7 Foods That Could Boost Your Metabolism
Metabolism is largely controlled by genetics, which is why some lucky people can eat whatever they want and not gain a pound while others have to be careful about what they put in their salads to avoid gaining weight. Luckily for the latter group, genetics aren’t the only factor. There are certain foods that could lead to temporary increases in your resting metabolism. (Don’t worry: They’re all pretty tasty.)
Eating food can temporarily increase your metabolism for a few hours, which is why skipping meals is such a big weight loss no-no. This temporary spike is called the thermic effect of food, or TEF. A study from the journal Nutrition & Metabolism found that protein causes the largest rise in TEF, meaning you should load up on foods like chicken, beef and turkey (or non-meat sources like beans, chickpeas and lentils) if you’re looking to boost your resting metabolic rate.
They’re not just delicious—berries like strawberries and blackberries are also high in dietary fiber. A study in the journal Nutrients found that high-fiber diets are inversely related to obesity, type 2 diabetes and cardiovascular disease, and might improve carbohydrate metabolism (aka the way you digest and process foods like sugar and grains). That’s largely because fiber is hard to digest. The body tries to digest it anyway, though, and burns more calories in the process. This calls for a trip to the farmers' market.
Not necessarily a food, but still. A study published in the Annals of Nutrition and Metabolism found that caffeine can temporarily increase resting metabolic rates by three to 11 percent. One caveat: Coffee’s fat-burning effects are dependent on your weight. A study in the American Journal of Physiology found that coffee increased fat-burning by 29 percent for lean women, but only 10 percent for obese women.

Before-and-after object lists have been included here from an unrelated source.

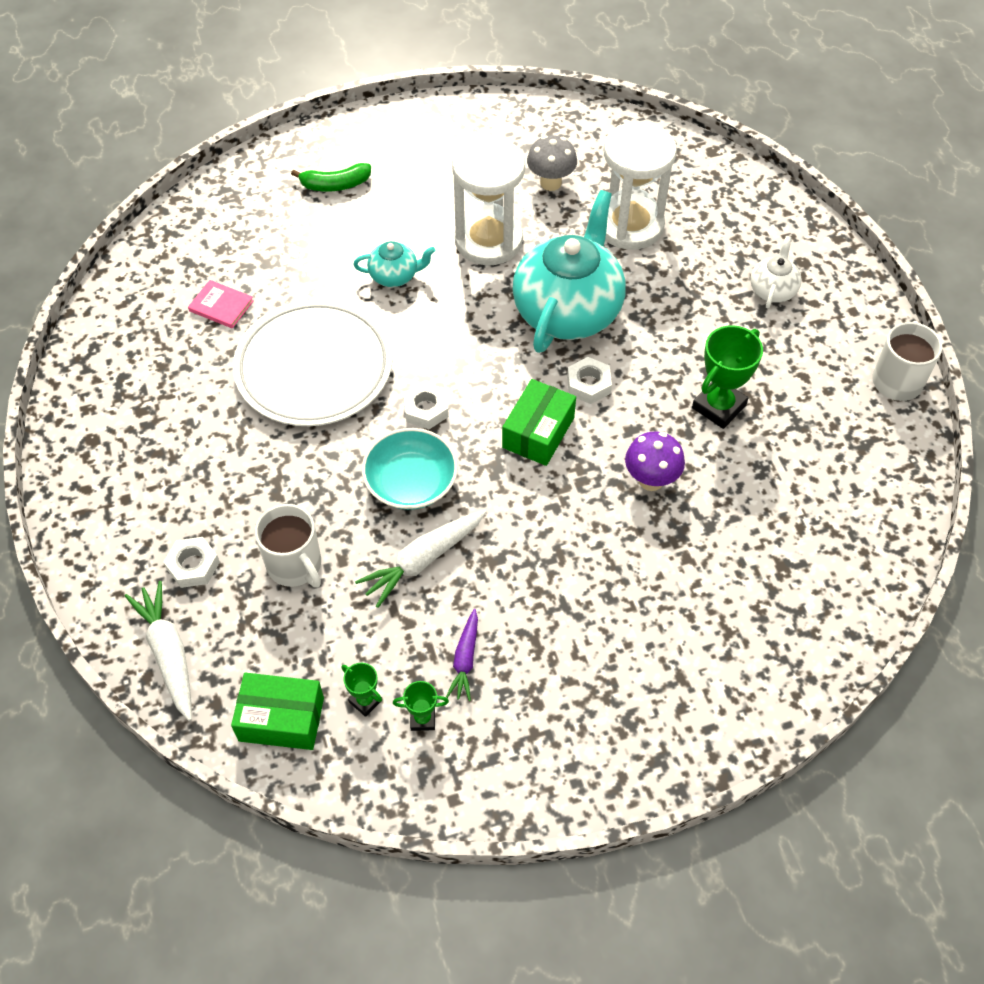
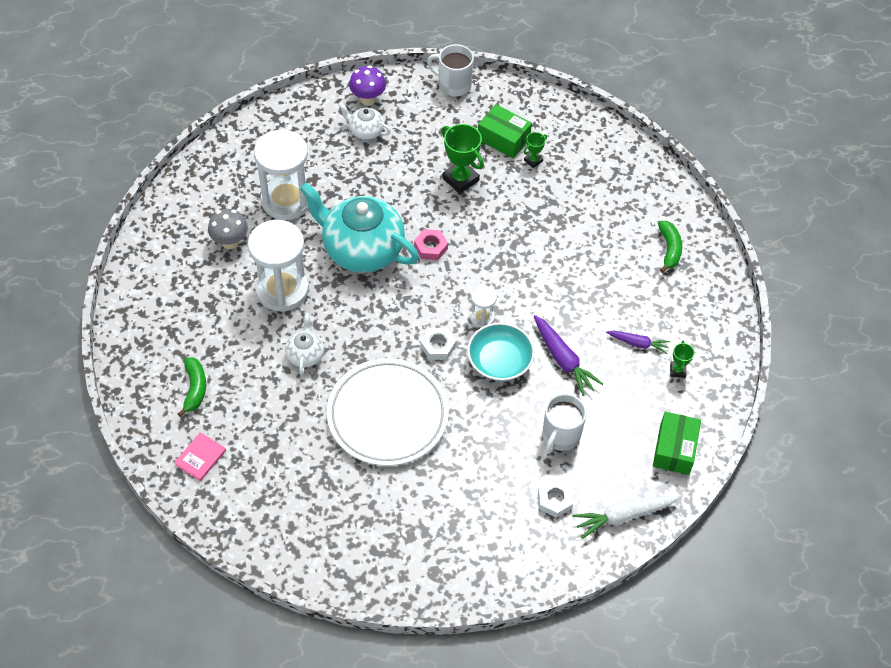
camera: 85 degrees left, 0 degrees up
(221, 306) = (312, 477): pink book -> pink book (200, 457)
(295, 565) = (560, 436): white mug -> white mug turned 150 degrees clockwise
(365, 701) = (664, 401): green trophy -> green trophy (533, 160)
(395, 276) = (305, 354): turquoise teapot -> white teapot
(423, 560) = (563, 359): white carrot -> purple carrot
(481, 455) = (482, 317): none -> white hourglass
(538, 432) = (467, 282): green box -> green box (503, 139)
(588, 384) = (430, 247): white nut -> pink nut
(651, 480) = (514, 226): purple mushroom -> purple mushroom (368, 99)
(656, 698) = (669, 249): none -> green banana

Per Maria Marlowe, a nutritionist and author of the forthcoming book The Real Food Grocery Guide, our daily scramble is doing our waistline a world of good. "Research indicates that regularly including eggs in the diet, particularly in place of refined grains, results in more fat loss and increased metabolism," she says, citing a controlled trial in which overweight or obese people who consumed two eggs a day for eight weeks (at least five days per week) lost more weight and body fat than those who did not.
Spicy foods like hot peppers contain capsaicin, a chemical compound that studies (like this one from Manchester Metropolitan University’s Food Research Centre) have found kick metabolism into higher gear, helping your body burn around 50 extra calories per day. Hey, every little bit helps, people.
In addition to its many beauty uses, coconut oil is an excellent addition to a healthy diet. That’s because it contains medium-chain triglycerides (MCTs), a type of fat. According to a study at McGill University’s School of Dietetics and Human Nutrition, diets high in MCTs result in greater loss of fat. So start cooking veggies in coconut oil instead of butter or olive oil. There, that was easy.
This sea veggie is an excellent source of iodine, a mineral required for the proper function of your thyroid gland. According to a study by researchers at the David Geffen School of Medicine at UCLA, one of the various functions of the thyroid gland and thyroid hormones is to regulate your metabolic rate. Sushi, anyone?